■ **What the task asks**
Each line in the entries below that holds the string "Release" must be copied.

■ **Excerpted data**
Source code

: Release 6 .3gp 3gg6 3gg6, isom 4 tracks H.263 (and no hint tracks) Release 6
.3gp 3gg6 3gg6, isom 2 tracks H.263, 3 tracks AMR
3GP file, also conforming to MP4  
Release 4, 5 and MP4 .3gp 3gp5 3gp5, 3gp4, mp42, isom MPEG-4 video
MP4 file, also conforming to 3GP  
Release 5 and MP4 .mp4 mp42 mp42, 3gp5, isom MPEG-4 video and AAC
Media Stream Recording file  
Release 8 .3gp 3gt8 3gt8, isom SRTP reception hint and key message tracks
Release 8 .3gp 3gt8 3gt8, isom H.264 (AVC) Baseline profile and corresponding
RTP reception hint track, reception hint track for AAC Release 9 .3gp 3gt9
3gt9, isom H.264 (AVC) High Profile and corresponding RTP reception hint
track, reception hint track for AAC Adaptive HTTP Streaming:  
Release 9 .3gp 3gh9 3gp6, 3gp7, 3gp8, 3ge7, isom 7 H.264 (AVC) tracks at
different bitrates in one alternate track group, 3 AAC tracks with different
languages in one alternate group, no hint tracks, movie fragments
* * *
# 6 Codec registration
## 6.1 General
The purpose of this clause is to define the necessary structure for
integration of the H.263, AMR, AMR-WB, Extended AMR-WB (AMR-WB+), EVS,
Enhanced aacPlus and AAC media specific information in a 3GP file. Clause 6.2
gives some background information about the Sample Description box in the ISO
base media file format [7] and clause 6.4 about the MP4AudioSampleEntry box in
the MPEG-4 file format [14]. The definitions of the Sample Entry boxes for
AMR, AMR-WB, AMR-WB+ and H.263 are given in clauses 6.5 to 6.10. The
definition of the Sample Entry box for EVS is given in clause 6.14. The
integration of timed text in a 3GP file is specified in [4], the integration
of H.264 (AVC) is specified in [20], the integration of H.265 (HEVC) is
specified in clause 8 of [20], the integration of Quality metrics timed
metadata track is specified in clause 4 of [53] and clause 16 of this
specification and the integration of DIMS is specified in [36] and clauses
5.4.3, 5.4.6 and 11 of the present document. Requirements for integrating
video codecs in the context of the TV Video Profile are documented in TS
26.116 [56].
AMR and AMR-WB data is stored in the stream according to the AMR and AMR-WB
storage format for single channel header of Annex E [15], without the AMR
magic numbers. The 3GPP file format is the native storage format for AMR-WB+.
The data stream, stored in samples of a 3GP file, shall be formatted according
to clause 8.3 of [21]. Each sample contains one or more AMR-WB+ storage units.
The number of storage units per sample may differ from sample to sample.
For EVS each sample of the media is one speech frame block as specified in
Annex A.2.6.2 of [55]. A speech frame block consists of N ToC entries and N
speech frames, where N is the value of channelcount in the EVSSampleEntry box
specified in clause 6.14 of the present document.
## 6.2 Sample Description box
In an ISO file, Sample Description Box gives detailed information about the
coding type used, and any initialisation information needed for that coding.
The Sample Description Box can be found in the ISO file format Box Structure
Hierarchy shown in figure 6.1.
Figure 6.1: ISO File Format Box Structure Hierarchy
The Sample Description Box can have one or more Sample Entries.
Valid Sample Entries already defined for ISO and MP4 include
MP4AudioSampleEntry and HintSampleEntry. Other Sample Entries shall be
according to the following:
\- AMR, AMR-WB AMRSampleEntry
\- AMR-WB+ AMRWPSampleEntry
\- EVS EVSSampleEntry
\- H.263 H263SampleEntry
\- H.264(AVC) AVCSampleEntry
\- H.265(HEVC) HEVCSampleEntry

■ **Solution to this task**
: Release 6 .3gp 3gg6 3gg6, isom 4 tracks H.263 (and no hint tracks) Release 6
Release 4, 5 and MP4 .3gp 3gp5 3gp5, 3gp4, mp42, isom MPEG-4 video
Release 5 and MP4 .mp4 mp42 mp42, 3gp5, isom MPEG-4 video and AAC
Release 8 .3gp 3gt8 3gt8, isom SRTP reception hint and key message tracks
Release 8 .3gp 3gt8 3gt8, isom H.264 (AVC) Baseline profile and corresponding
RTP reception hint track, reception hint track for AAC Release 9 .3gp 3gt9
Release 9 .3gp 3gh9 3gp6, 3gp7, 3gp8, 3ge7, isom 7 H.264 (AVC) tracks at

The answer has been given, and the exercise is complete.